The inverse of a matrix is a matrix that, when multiplied by the original matrix, gives the identity matrix. For a 2 × 2 matrix A = [[a, b], [c, d]], the inverse is:
A⁻¹ = (1 / (ad − bc)) [[d, −b], [−c, a]], provided ad − bc ≠ 0.

  • Find the determinant.
  • Swap diagonal elements.
  • Change signs of off-diagonal elements.
  • Divide by the determinant.

7. What is an identity matrix?

An identity matrix is a square matrix with 1s on the main diagonal and 0s elsewhere. It is denoted by I and satisfies:
AI = IA = A.

  • For 2 × 2: [[1, 0], [0, 1]].
  • Acts like the number 1 in matrix multiplication.
Identity matrices are essential in finding inverses and solving linear systems.

8. How do you solve a system of linear equations using matrices?

A system of linear equations can be solved using matrices by writing it in the form AX = B and finding X. Steps:

  • Write the coefficient matrix A.
  • Write the variable matrix X.
  • Write the constant matrix B.
  • If A⁻¹ exists, compute X = A⁻¹B.
This matrix method is widely used in linear algebra and engineering.

9. What is the transpose of a matrix?

The transpose of a matrix is formed by interchanging its rows and columns. It is denoted by Aᵀ.

  • If A is m × n, then Aᵀ is n × m.
  • The element in row i, column j becomes row j, column i.
Example: If A = [[1, 2, 3]], then Aᵀ = [[1], [2], [3]].

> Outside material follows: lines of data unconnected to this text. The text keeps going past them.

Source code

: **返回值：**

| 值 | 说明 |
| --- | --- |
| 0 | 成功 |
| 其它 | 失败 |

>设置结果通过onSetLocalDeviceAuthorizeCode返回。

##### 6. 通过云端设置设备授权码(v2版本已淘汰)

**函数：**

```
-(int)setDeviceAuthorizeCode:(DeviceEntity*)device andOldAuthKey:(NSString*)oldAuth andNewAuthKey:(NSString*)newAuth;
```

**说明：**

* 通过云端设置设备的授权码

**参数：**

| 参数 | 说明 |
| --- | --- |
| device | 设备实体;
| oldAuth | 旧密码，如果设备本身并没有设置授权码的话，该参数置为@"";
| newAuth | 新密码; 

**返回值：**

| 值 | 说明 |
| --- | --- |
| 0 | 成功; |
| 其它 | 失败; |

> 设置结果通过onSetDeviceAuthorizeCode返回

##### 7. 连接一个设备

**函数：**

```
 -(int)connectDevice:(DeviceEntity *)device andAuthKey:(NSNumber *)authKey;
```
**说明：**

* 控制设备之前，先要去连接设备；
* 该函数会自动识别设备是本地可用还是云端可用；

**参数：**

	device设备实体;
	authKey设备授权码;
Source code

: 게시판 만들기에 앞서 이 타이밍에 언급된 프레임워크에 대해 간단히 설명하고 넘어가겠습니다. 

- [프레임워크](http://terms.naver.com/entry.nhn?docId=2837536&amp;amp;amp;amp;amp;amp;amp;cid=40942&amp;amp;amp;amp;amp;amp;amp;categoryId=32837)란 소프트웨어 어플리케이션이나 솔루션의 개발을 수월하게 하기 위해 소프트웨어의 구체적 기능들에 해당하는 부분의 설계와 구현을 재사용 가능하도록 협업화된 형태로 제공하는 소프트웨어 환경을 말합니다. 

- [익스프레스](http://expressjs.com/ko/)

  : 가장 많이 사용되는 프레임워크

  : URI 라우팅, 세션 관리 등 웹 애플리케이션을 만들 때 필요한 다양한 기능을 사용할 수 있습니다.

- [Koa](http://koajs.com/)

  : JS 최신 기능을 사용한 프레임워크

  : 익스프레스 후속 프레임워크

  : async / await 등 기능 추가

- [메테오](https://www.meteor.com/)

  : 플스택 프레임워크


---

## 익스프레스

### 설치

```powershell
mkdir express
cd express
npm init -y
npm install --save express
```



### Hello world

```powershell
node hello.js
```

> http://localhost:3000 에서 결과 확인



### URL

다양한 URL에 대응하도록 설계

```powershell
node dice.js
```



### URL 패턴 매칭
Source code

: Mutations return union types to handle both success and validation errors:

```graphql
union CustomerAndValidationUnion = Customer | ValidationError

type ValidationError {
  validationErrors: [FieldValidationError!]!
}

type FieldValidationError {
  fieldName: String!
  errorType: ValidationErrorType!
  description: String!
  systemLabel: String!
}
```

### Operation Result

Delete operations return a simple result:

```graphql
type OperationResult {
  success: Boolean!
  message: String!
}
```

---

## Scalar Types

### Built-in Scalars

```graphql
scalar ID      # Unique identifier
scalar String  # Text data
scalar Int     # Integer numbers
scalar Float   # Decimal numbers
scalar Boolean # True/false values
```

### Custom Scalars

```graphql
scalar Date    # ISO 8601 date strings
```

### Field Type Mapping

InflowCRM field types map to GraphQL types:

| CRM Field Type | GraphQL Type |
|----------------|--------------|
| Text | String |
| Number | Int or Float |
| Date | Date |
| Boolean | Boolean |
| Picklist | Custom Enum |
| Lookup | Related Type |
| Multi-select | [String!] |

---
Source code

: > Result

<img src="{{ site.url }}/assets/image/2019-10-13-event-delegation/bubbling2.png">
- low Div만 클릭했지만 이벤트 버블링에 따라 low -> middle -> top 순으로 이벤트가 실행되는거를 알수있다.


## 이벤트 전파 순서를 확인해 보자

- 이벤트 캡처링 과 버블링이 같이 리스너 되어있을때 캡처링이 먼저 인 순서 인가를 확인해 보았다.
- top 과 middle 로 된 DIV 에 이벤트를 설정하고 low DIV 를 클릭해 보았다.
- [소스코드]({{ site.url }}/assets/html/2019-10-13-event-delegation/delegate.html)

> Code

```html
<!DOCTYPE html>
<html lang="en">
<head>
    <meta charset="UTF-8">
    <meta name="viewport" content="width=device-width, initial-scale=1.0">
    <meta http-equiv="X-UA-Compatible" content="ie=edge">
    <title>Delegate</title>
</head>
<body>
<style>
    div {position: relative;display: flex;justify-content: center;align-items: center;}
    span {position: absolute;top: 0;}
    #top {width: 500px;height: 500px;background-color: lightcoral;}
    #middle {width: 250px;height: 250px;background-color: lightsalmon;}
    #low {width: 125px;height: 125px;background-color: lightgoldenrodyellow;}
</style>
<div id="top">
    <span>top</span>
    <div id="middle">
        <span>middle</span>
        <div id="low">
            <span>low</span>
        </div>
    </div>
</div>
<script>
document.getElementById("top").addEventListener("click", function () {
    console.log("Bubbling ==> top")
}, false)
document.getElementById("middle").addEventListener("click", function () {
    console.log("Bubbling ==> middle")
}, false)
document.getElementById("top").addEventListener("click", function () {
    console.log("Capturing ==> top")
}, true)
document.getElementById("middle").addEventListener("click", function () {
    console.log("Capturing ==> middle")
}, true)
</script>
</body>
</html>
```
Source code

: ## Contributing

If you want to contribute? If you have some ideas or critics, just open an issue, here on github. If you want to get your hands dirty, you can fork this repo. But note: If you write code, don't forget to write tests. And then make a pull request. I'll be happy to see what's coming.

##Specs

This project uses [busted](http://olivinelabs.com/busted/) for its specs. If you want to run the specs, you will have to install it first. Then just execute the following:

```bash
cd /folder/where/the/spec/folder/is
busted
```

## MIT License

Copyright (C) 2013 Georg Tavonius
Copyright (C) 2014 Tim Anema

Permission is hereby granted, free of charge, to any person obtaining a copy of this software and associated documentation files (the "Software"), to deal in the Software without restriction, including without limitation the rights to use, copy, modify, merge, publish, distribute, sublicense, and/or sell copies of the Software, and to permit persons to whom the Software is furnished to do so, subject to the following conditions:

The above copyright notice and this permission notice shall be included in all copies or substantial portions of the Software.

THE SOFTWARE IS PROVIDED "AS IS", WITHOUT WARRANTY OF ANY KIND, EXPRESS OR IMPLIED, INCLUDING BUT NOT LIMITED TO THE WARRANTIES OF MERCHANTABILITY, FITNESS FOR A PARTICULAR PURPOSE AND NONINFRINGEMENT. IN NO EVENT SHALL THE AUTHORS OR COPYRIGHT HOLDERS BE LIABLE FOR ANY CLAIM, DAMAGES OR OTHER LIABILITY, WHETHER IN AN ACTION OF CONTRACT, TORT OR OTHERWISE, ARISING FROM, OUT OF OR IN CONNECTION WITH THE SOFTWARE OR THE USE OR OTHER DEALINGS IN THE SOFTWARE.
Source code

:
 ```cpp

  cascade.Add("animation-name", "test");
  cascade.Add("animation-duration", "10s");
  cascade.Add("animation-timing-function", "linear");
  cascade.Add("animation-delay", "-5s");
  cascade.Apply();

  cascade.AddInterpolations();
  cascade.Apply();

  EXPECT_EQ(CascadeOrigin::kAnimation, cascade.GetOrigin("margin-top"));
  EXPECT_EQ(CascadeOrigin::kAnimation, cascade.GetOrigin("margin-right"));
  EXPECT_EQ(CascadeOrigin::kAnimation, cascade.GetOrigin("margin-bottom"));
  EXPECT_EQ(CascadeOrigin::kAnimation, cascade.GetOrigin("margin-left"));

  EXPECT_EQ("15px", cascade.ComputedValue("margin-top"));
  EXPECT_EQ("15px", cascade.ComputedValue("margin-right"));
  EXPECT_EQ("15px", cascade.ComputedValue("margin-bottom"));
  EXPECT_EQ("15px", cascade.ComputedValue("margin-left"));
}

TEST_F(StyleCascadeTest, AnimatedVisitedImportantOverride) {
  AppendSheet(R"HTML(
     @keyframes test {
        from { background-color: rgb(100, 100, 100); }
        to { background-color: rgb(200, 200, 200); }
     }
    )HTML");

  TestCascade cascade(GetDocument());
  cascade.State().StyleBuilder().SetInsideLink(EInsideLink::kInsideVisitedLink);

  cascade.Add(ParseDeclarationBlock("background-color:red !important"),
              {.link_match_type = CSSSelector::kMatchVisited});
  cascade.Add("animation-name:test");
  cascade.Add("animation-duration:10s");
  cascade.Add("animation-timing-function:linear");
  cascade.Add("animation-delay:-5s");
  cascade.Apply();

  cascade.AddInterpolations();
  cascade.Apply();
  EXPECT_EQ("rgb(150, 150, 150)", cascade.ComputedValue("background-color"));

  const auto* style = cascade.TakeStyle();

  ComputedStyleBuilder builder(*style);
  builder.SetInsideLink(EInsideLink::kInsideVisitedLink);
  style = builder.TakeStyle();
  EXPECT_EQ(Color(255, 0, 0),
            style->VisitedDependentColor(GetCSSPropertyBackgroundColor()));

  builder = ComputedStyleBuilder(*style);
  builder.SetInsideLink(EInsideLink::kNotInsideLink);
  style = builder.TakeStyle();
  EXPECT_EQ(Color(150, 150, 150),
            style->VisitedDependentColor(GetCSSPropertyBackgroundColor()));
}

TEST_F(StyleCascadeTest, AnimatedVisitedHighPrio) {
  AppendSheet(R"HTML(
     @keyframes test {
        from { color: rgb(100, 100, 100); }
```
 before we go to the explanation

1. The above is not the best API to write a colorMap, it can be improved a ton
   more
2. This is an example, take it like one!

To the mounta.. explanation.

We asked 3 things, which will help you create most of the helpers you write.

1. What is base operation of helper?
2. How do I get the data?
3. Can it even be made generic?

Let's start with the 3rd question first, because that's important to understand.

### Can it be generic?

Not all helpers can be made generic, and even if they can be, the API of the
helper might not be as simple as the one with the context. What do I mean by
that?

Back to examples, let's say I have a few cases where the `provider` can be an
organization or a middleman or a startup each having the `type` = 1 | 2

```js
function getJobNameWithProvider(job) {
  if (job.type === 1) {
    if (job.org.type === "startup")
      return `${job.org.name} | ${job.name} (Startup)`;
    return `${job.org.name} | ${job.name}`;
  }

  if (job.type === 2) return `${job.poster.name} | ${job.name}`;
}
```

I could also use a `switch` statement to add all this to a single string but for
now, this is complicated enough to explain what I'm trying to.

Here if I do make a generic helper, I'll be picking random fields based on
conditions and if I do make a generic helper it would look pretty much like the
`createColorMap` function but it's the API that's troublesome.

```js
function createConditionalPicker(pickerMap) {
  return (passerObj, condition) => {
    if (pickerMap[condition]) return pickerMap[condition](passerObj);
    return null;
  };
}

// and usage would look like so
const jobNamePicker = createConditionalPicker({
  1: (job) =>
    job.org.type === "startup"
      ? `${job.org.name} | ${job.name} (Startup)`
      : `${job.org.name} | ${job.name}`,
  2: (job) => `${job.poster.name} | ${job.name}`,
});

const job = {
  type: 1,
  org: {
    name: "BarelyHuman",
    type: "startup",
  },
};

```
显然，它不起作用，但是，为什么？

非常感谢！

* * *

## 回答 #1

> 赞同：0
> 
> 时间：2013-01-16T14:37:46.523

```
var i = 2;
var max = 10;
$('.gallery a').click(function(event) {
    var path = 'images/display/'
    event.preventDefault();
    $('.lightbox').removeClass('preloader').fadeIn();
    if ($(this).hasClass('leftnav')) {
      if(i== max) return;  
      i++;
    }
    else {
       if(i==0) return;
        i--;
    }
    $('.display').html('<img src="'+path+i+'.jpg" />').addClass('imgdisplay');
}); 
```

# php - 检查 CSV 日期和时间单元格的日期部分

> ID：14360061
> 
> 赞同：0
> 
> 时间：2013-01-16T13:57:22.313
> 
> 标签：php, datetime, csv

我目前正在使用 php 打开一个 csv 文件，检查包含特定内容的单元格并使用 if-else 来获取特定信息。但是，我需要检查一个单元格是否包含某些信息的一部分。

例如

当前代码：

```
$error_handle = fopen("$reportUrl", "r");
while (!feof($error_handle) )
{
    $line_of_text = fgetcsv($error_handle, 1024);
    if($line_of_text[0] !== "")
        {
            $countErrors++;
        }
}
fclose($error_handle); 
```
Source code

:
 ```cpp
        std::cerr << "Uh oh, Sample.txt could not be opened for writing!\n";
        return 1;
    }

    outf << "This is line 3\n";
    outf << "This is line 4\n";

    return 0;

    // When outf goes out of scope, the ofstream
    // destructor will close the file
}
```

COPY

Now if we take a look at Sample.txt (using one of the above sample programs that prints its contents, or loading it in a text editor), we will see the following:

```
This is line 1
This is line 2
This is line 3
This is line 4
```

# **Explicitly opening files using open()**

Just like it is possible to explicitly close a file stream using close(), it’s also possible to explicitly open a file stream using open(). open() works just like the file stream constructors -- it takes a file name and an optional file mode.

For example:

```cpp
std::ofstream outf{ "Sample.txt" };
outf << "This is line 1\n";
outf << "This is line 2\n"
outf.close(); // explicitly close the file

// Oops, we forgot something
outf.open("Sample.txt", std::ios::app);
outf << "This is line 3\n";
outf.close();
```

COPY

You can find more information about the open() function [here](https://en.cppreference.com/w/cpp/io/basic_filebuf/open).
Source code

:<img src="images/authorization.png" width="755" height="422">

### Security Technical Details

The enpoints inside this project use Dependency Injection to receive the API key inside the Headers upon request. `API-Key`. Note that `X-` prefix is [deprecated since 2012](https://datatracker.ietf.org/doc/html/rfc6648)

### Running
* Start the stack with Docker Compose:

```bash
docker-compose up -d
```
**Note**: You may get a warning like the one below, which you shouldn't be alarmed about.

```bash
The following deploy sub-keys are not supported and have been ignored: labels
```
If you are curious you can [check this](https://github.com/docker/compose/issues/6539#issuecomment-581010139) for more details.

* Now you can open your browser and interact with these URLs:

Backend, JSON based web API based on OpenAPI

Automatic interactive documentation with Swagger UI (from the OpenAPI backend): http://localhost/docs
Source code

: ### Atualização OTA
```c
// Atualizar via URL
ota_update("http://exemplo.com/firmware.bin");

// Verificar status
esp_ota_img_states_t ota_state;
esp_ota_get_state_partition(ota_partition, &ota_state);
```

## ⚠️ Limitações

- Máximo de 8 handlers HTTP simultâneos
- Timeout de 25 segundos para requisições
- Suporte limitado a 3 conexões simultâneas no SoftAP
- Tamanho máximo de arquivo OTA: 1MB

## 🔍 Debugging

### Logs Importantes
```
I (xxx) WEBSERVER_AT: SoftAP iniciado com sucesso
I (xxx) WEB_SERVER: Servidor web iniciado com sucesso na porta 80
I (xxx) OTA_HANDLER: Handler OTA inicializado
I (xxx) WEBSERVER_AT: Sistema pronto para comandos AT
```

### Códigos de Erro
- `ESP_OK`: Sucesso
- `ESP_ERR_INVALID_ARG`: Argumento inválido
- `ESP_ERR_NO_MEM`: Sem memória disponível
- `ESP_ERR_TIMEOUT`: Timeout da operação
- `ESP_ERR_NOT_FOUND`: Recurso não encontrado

10. What are the properties of matrix multiplication?

Matrix multiplication has specific algebraic properties but is not commutative. Key properties include:

  • Associative: A(BC) = (AB)C.
  • Distributive: A(B + C) = AB + AC.
  • Not commutative: AB ≠ BA (in general).
  • Identity property: AI = IA = A.
Understanding these matrix properties is essential in higher linear algebra and transformations.